Men of a Certain Age won’t be back

for a third season, alas.  It was one of my favorites, but apparently I was in the minority.  Men got good reviews, but not enough viewers, even for the relatively undemanding made-for-cable environment.  I suspect the staff knew they were on the bubble, because the season finale left the three lead characters in open but hopeful situations.

A spoiler warning is probably unnecessary, since no one was watching.  Terry (played by the always charming Scott Bakula), the commitment-phobic failed actor, the Peter Pan of the trio, after proving that he could make a living selling cars, finally made that scary commitment to Erin, a woman who understood him well enough to give him a year to take another shot at show business.  Owen (played by Andre Braugher, who has just been nominated for an Emmy for the part), saddled with a toxic, manipulative father and a social-climbing mother, had grown into a strong and competent businessman, thanks to his loving and supportive wife.  And Joe (Ray Romano, who created the show), the divorced owner of a party store, fighting a gambling addiction and dreaming of being a professional golfer, found himself with a shot at qualifying for the senior golf circuit, thanks to a little luck and an unexpected rainstorm.

If you are one of those millions of people who weren’t watching, consider catching up with Men of a Certain Age on DVD.  There are no explosions or car chases, no gun shots, although I seem to remember a couple of fist fights, no zombies or vampires or alien invasions.  Just three men, long-time friends approaching fifty, surrounded by family, friends, and all the problems of ordinary life.

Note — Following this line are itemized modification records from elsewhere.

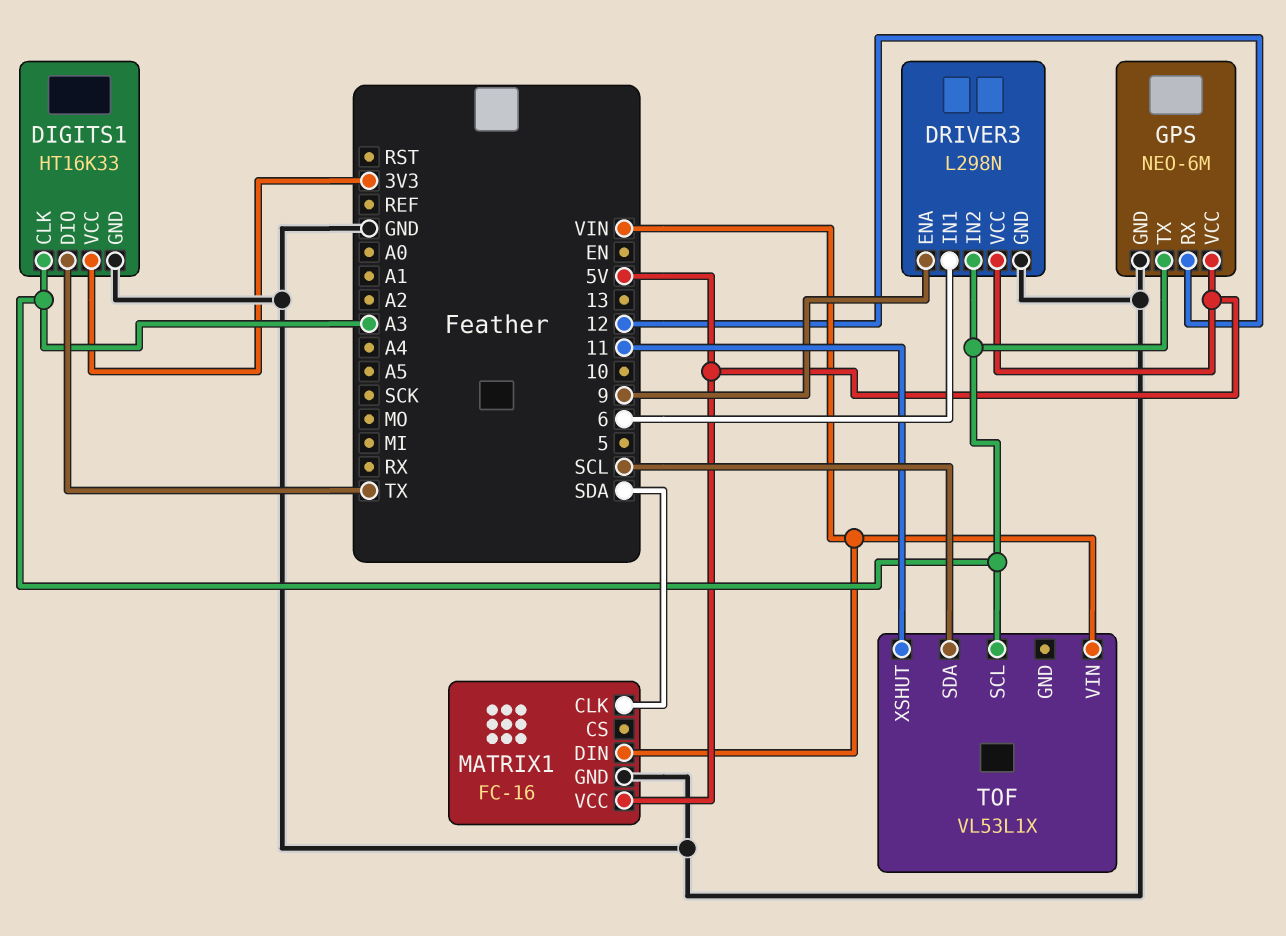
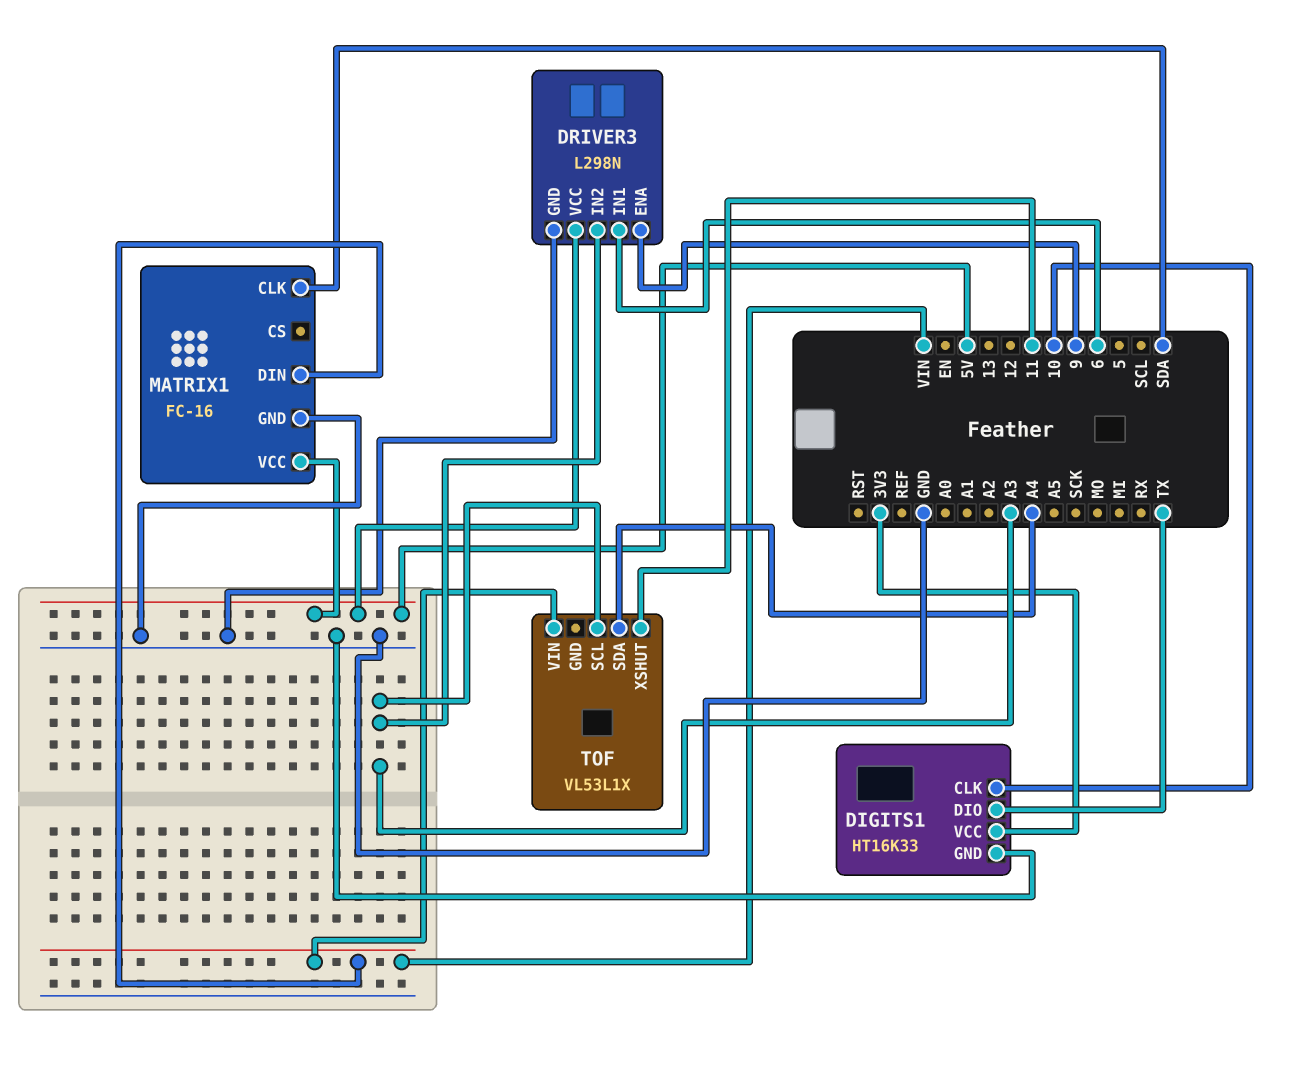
DIGITS1 pin CLK: A3 -> 10
GPS: NEO-6M -> none
GPS pin GND: GND -> none
GPS pin RX: 12 -> none
GPS pin TX: A3 -> none
GPS pin VCC: 5V -> none
TOF pin SDA: SCL -> A4

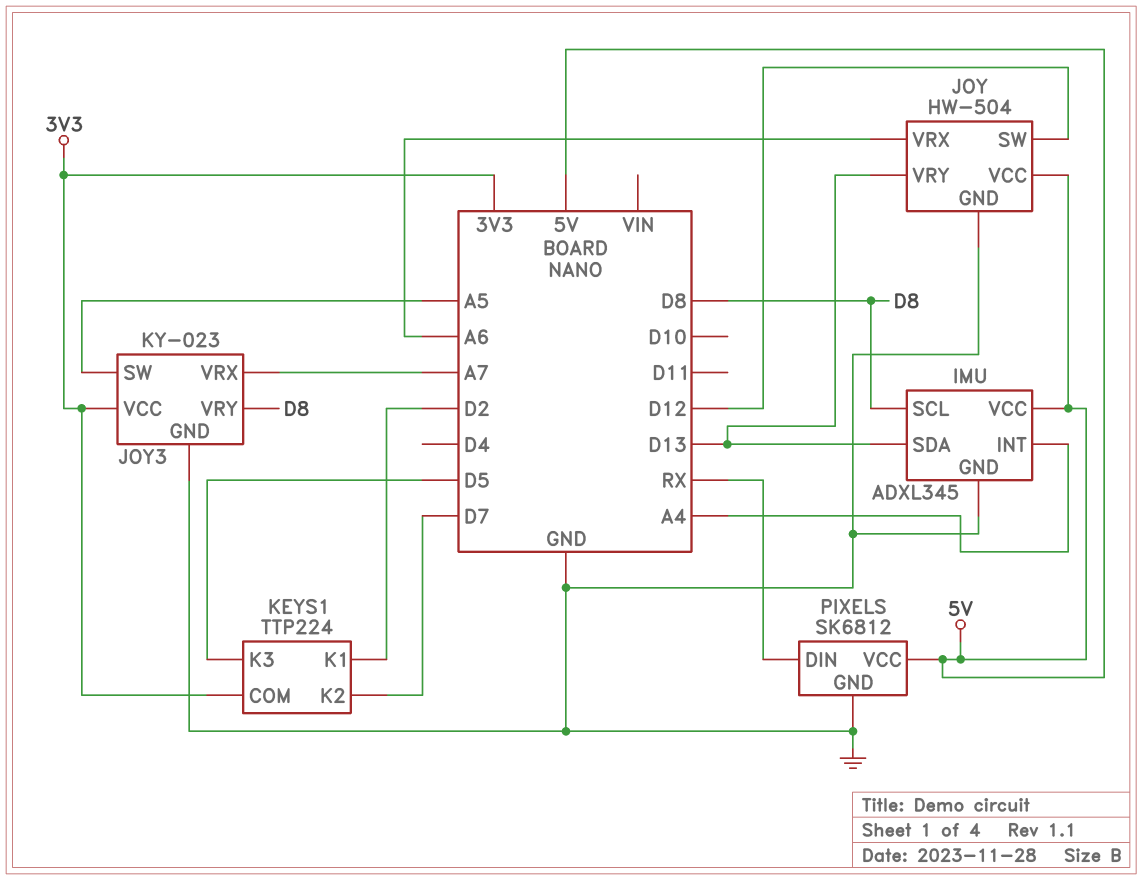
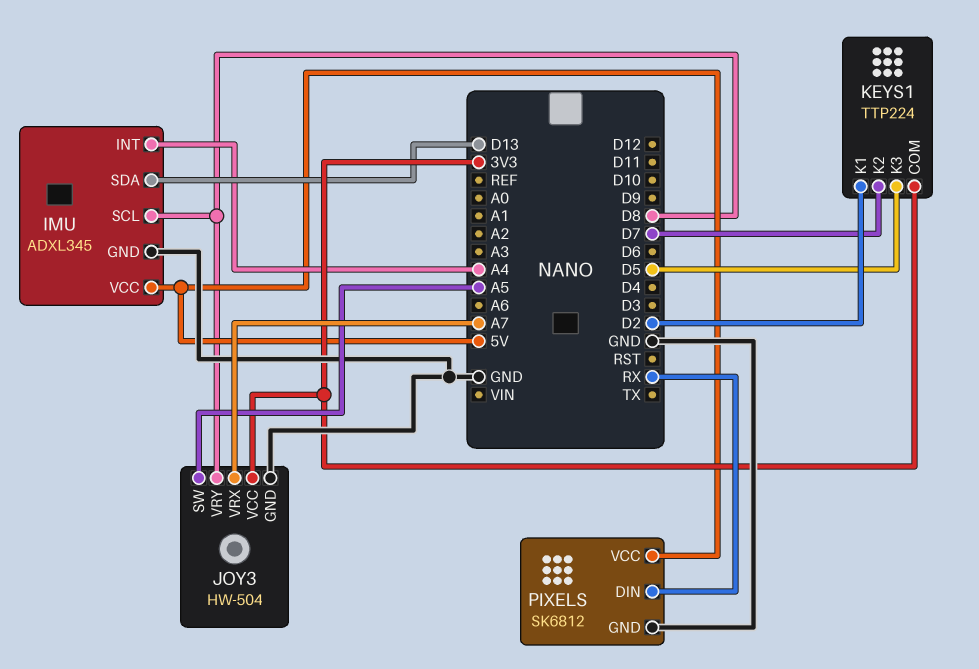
JOY: HW-504 -> none
JOY pin GND: GND -> none
JOY pin SW: D12 -> none
JOY pin VCC: 5V -> none
JOY pin VRX: A6 -> none
JOY pin VRY: D13 -> none
JOY3: KY-023 -> HW-504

The show was cancelled, as so many are, because not enough people were watching, and therefore not enough sponsors were willing to pay enough for ads to pay for the show.  Strictly economics.   It started its run with about 3.2 million viewers, and ended with about 1.6 million.  That’s not a lot of people in a country with something on the order of 115 million television households.

But it sure sounds like a lot of people to a writer.  1.6 million is an astounding number of people, far beyond the dreams of any sane novelist.  Ten percent  of that would be beyond the dreams of most of us.  Of course the economics of the two industries run on entirely different scales.  Scripted television shows cost astronomical amounts of money, paying for actors, writers, directors, producers (what do all those people actually produce?) and a long list of production costs.

Books, on the other hand, are paid for with sweat, tears, and chocolate, and mostly with their authors’ time, hard to put a price on any of those (well, maybe the chocolate).  Of course there are direct costs for manufacture and distribution, less for digital books, overhead to keep the publisher going, and so forth.  And admittedly any author whose sales were down by half would be considering some strategic changes.

Television and publishing are apples and oranges, different markets, different economies, different scales.  Americans spend far more time watching TV than reading books.  Even a niche market TV show must appeal to a much broader audience than any individual book.

That’s a good thing for writers.  We don’t expect or need two million readers to survive.  We can get by with a small but steady audience, even more so, perhaps, in the digital age.

But now I think I’ll go climb into bed with a paper book. And turn the radio on.